Correct option is C
Introduction
The process of Cumulative Causation was put forward by Swedish economist and Nobel laureate Gunnar Myrdal in his 1957 work Economic Theory and Underdeveloped Regions.
The theory describes how economic forces naturally tend to increase, rather than decrease, the inequalities between core and peripheral regions, leading away from economic equilibrium.
Information Booster
- Core Concept: An initial economic advantage in one area (the Core) sets in motion a circular, self-reinforcing process that continuously accumulates advantages in that area at the expense of others (the Periphery).
- Backwash Effects (Polarizing Effects): These are the negative, draining impacts experienced by the periphery due to the growth of the core. They are the stronger of the two forces, leading to deepening inequality.
- Migration: Skilled labor and young, dynamic individuals are attracted away from the periphery to the core.
- Capital Flow: Investment capital flows from the periphery to the core seeking higher returns.
- Trade: The core’s industries often outcompete peripheral industries, leading to their decline.

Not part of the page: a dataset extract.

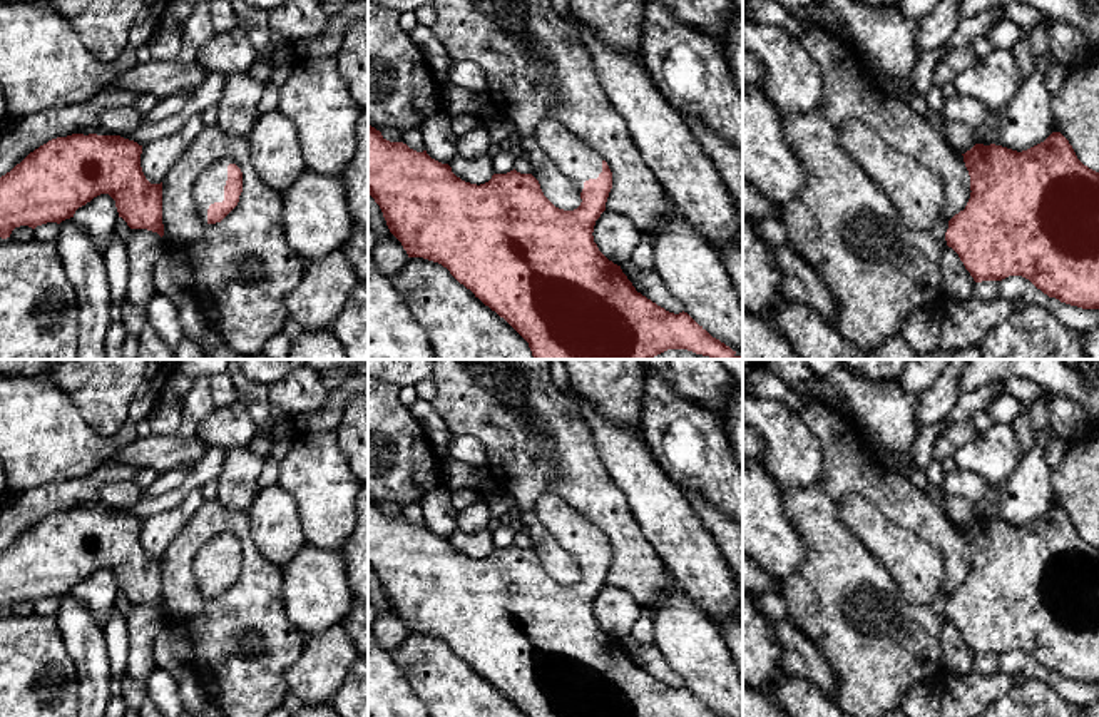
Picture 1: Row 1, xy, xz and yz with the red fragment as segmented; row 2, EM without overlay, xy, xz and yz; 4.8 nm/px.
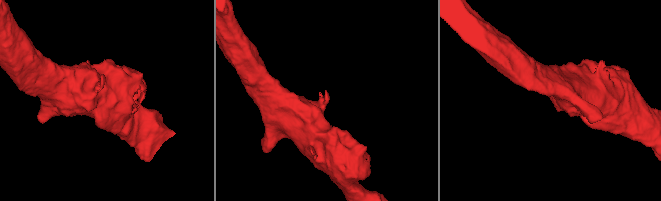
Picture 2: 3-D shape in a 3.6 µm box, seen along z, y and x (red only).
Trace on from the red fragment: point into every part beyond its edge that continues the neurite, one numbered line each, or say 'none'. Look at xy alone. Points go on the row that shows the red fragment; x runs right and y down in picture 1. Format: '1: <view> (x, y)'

- Spread Effects (Trickle-Down Effects): These are the positive impacts that hypothetically flow from the core to the periphery.

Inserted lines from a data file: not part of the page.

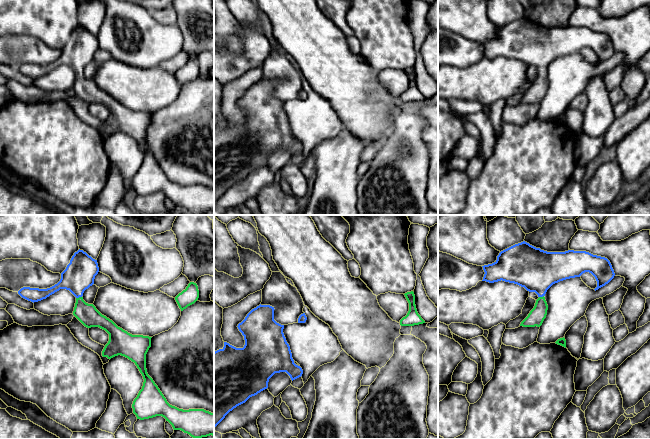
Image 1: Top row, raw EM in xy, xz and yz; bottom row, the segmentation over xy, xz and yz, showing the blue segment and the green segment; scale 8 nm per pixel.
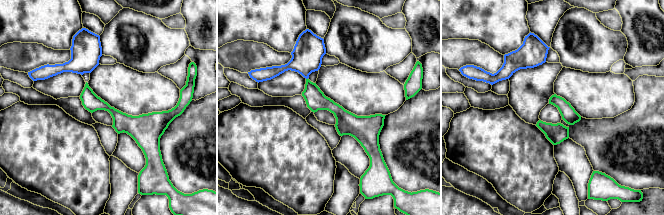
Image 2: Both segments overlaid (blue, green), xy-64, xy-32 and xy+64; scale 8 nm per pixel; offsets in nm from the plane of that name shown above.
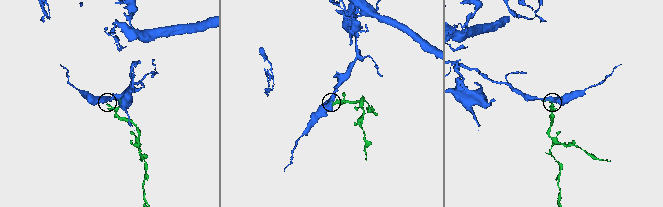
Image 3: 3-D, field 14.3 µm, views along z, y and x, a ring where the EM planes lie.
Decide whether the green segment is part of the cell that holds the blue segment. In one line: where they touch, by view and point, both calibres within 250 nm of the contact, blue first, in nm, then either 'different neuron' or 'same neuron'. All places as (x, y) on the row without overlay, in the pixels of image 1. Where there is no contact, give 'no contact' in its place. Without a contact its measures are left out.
xy (78, 73) | 240/170 nm | same neuron

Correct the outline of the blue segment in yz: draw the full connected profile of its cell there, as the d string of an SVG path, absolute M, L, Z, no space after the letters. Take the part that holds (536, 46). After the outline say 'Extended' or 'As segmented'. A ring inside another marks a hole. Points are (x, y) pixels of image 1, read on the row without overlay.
M525 17L501 27L494 39L482 43L485 48L482 57L494 59L502 56L538 71L534 84L520 100L523 103L542 101L548 86L544 72L553 60L589 48L597 57L596 67L615 52L605 33L586 27L547 28Z. Extended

- Increased demand from the core for raw materials and agricultural products from the periphery.
- Diffusion of technology and innovation.

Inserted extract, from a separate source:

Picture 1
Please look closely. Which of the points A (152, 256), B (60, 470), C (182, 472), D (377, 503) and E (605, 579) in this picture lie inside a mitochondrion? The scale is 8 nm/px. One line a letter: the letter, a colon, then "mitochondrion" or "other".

- Myrdal's Conclusion: He argued that, in the absence of policy intervention, backwash effects will dominate spread effects, leading to a vicious cycle of stagnation in the periphery and sustained growth in the core.
Additional Knowledge
- Albert Hirschmann: Associated with the theory of Unbalanced Growth, arguing that deliberate imbalances should be created to foster development through strong industrial linkages.
- John Friedmann: Developed the Core-Periphery Model in spatial geography, which often uses Myrdal's concepts to explain the dynamic relationship and spatial disparity between the core and dependent periphery.
- W. Rostow: Known for the Stages of Economic Growth model, which views development as a unilinear, sequential process, contrasting sharply with Myrdal's theory of accumulating disequilibrium.